I have a 1230A w/ a 86 horse Perkins diesel. The radiator has a new leak and some patches that were on it when I got it. So i am thinkn I gotta do somethin about it. OK ...fine. So I am talkn to guy at Vermeer and he said pray that thing can be patched again cuz a new radiator is about $1500!!!!! OMG......$1500:jawdrop: Is this guy for real???? He didnt look high so....He said no matter where they go for one thats what they are runnin now. Should I just prepare myself for this? I guess first I gotta see if a good radiator guy can fix it but if not...holy cow that seems like a LOT OF CASH. Any thoughts or comments? Anybody have a radiator they wanna sell? How about a belt for cutter wheel?


----------



## Plyscamp (Dec 18, 2010)

You did not state bif the tanks or the core is leaking. Either way a good radiator repair shop should be able to Recore or Repair leking tanks.


----------



## Curbside (Dec 18, 2010)

Another alternative is goto the perkins dealer which is probably going to be CAT and get a price from them. I blew apart my rad fan on my stumpgrinder. Vermeer wanted 275.00 for the part. I knew it was a cat motor so I called cat and they had the fan for 106.00


----------



## tomtrees58 (Dec 18, 2010)

yup i have one a 1230 they go ever five years nuts


----------



## pioneerguy600 (Dec 22, 2010)

TreeAce said:


> I have a 1230A w/ a 86 horse Perkins diesel.
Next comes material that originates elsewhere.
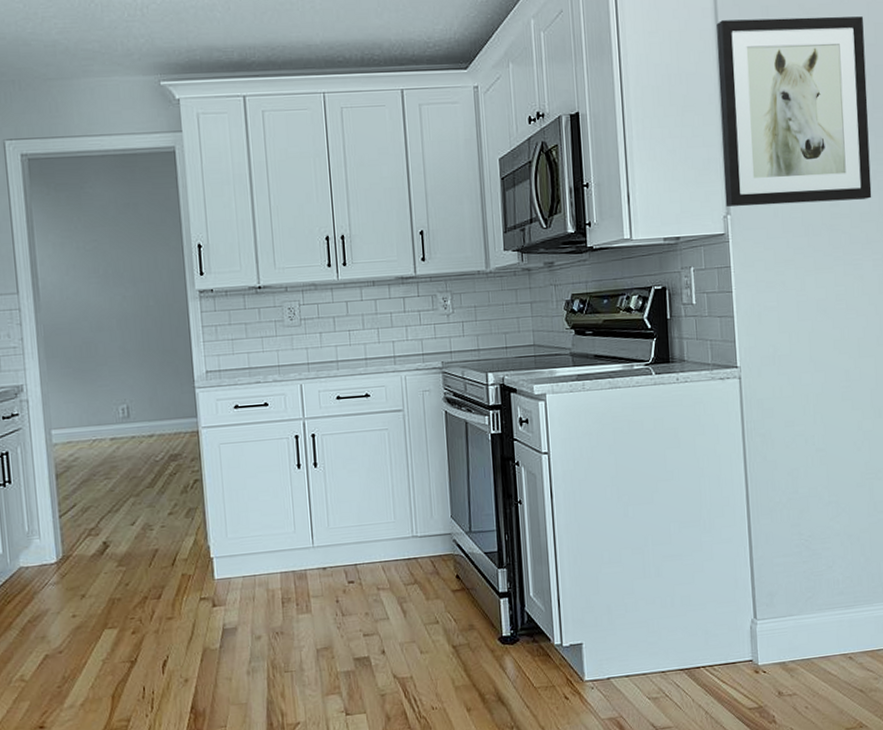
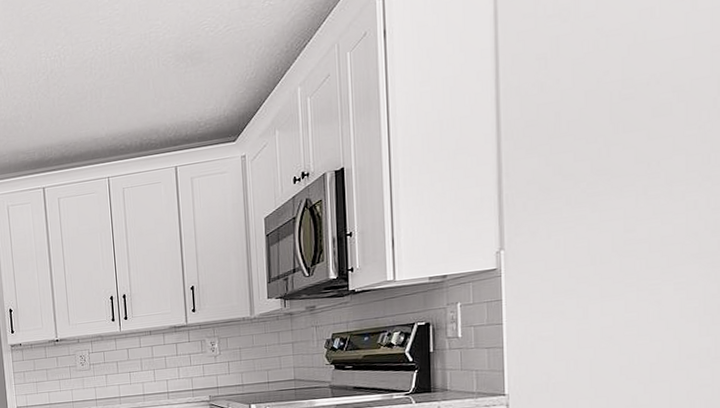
wall art: present [716,16,872,207] -> none [496,29,680,242]

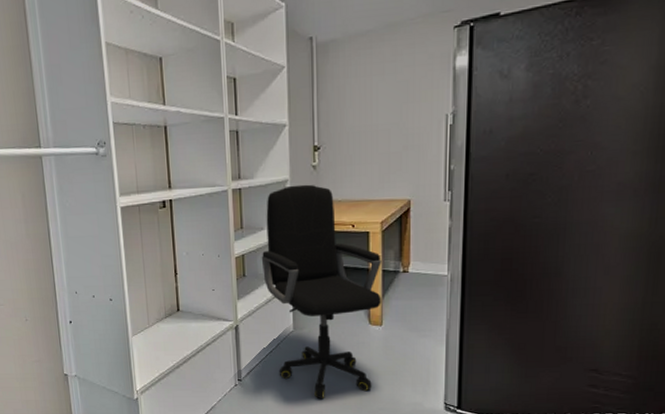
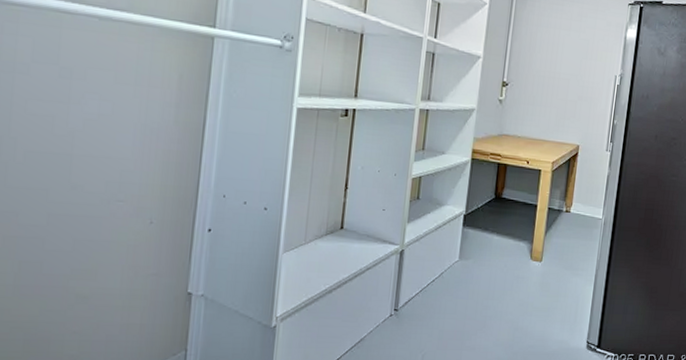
office chair: present [261,184,381,398] -> none [437,114,549,333]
The radiator has a new leak and some patches that were on it when I got it. So i am thinkn I gotta do somethin about it. OK ...fine. So I am talkn to guy at Vermeer and he said pray that thing can be patched again cuz a new radiator is about $1500!!!!! OMG......$1500:jawdrop: Is this guy for real???? He didnt look high so....He said no matter where they go for one thats what they are runnin now. Should I just prepare myself for this? I guess first I gotta see if a good radiator guy can fix it but if not...holy cow that seems like a LOT OF CASH. Any thoughts or comments? Anybody have a radiator they wanna sell? How about a belt for cutter wheel?



If your tanks are still good take it to an industrial rad shop or even an automotive rad shop, they can order in a core and recore that rad for less than half the cost of a new one.
Pioneerguy600


----------



## TreeAce (Dec 22, 2010)

cool. thx for the info


----------



## truckieL29 (Dec 23, 2010)

i know this is a production unit but a good radiator shop should be able to repair it and or cross refrence one that would work for a much cheaper price....

IMO 5 years for a radiator of that peice of equipment is way lowww should be much higher.....i wonder if some A/V mounts might help.... I know we did a remount for a guys old woods drum chipper home A/V mounts for the radiator and he was able to use a cheap one out of a camper special chevy....

i know you will need something bigger but im sure there is a radiator much cheaper out there........


----------